Jami Attenberg was, and from her report here are my three favorite quotes:

  • "I am committed to endings…I can no longer be mistaken for a post-modern author."
  • "Twitter is unspeakably irritating. Twitter stands for everything I oppose."
  • "I was taught to be nice to people, which is my credo even though I seem to have some small gift for offending people without intending to."

Sadly I missed the ensuing #jonathanfranzenhates series of jokes (in short, everything). According to the Tulane report he also said "Writing a novel is an experience. The process is more important than the product," which I'm definitely not sure I agree with. But Jonathan Franzen surely hates when we speculate on his process, and the best way to get us not to is to drop hints like this constantly and submit to major magazine profiles. Obviously.

2 comments:

D.H. Sayer said...

Franzen is the Lars von Trier of the literary world. I can't stand to hear either of them talk, but I think their work is very good.

Wade Garrett said...

I don't understand the uproar over Franzen's most recent article.
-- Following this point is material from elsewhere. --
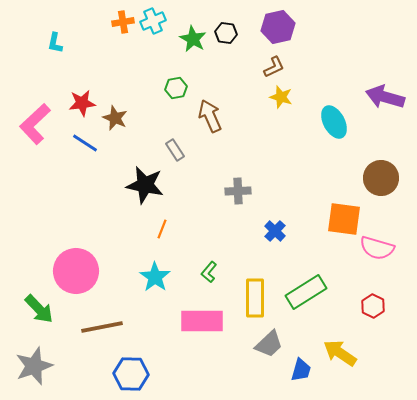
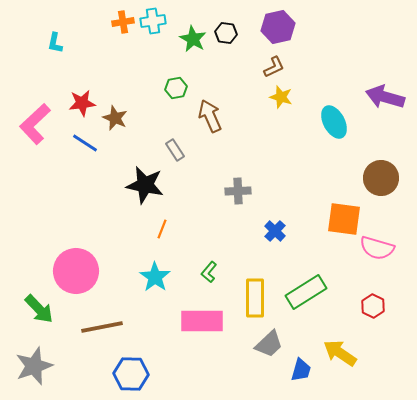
cyan cross: rotated 15 degrees clockwise
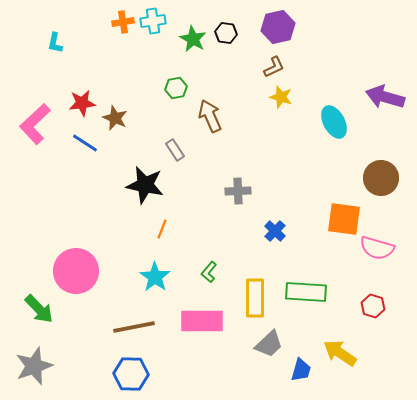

His comments -- that she would probably be more widely read today if she was more attractive -- is impossible to prove, but it is probably accurate. A major theme of that essay was about how we, as readers, take authors' biographies into account when analyzing their books, and that both Wharton's looks and her enormously inherited wealth effect how we read her stories. I thought that, if Franzen's comments had been made by another author, they would not have been as controversial.